Current and former ANZ employees told the Herald that the bank has a culture of embedding security controls into operations. However, some offshore technology developers on short-term contracts have managed to evade these controls.
“It’s the front door. Access management is the outer layer to prevent attacks,” another source told the Herald. “If that’s compromised, many other subsequent layers will be exposed. That’s why it’s important to get it right. Sometimes with rushed development work, there is privileged access that are not deleted or removed after. Since the development work had been done offshore, a lack of documentation leads to a lack of visibility.”

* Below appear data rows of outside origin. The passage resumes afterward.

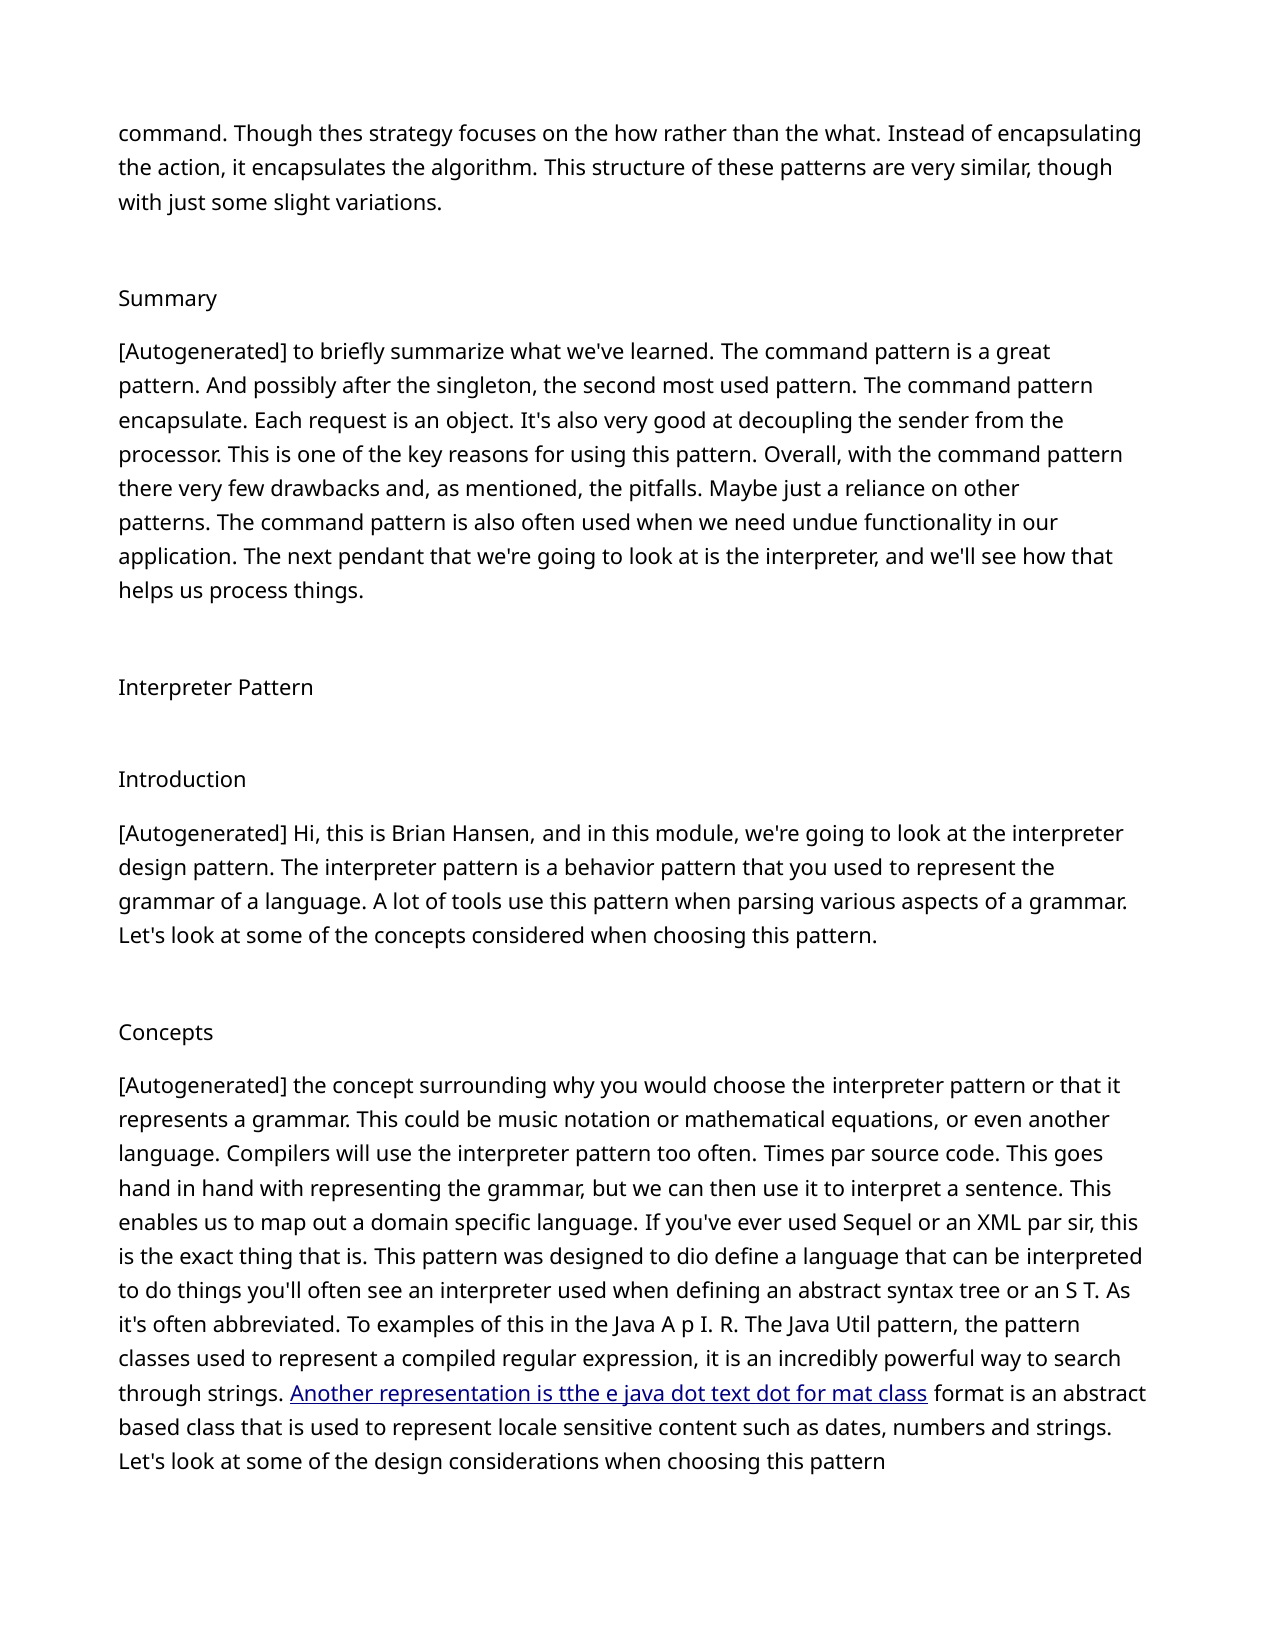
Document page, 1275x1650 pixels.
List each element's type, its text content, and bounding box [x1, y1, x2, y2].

text command. Though thes strategy focuses on the how rather than the what. Instead of encapsulating the action, it encapsulates the algorithm. This structure of these patterns are very similar, though with just some slight variations. [118, 118, 1157, 216]
text [Autogenerated] the concept surrounding why you would choose the interpreter pattern or that it represents a grammar. This could be music notation or mathematical equations, or even another language. Compilers will use the interpreter pattern too often. Times par source code. This goes hand in hand with representing the grammar, but we can then use it to interpret a sentence. This enables us to map out a domain specific language. If you've ever used Sequel or an XML par sir, this is the exact thing that is. This pattern was designed to dio define a language that can be interpreted to do things you'll often see an interpreter used when defining an abstract syntax tree or an S T. As it's often abbreviated. To examples of this in the Java A p I. R. The Java Util pattern, the pattern classes used to represent a compiled regular expression, it is an incredibly powerful way to search through strings. Another representation is tthe e java dot text dot for mat class format is an abstract based class that is used to represent locale sensitive content such as dates, numbers and strings. Let's look at some of the design considerations when choosing this pattern [118, 1070, 1157, 1476]
subtitle Concepts [118, 1017, 1157, 1047]
subtitle Introduction [118, 764, 1157, 794]
subtitle Interpreter Pattern [118, 672, 1157, 702]
text [Autogenerated] Hi, this is Brian Hansen, and in this module, we're going to look at the interpreter design pattern. The interpreter pattern is a behavior pattern that you used to represent the grammar of a language. A lot of tools use this pattern when parsing various aspects of a grammar. Let's look at some of the concepts considered when choosing this pattern. [118, 818, 1157, 950]
subtitle Summary [118, 283, 1157, 313]
text [Autogenerated] to briefly summarize what we've learned. The command pattern is a great pattern. And possibly after the singleton, the second most used pattern. The command pattern encapsulate. Each request is an object. It's also very good at decoupling the sender from the processor. This is one of the key reasons for using this pattern. Overall, with the command pattern there very few drawbacks and, as mentioned, the pitfalls. Maybe just a reliance on other patterns. The command pattern is also often used when we need undue functionality in our application. The next pendant that we're going to look at is the interpreter, and we'll see how that helps us process things. [118, 336, 1157, 605]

ANZ’s “return to work” program, which aims to increase the number of women working in technology, has advertised several roles in “identity and crisis management” across India, Australia and New Zealand, the Herald reported. These roles focus on securing and controlling access to the bank’s technology systems.
An ANZ spokesman told the publication that the bank uses an array of security tools and continuously upgrades its capabilities as threats evolve.
“We also recognise that our people are our first line of defence and embedding a culture of security across the bank is important, with extensive education programs to help everyone do their bit to keep us secure,” he said.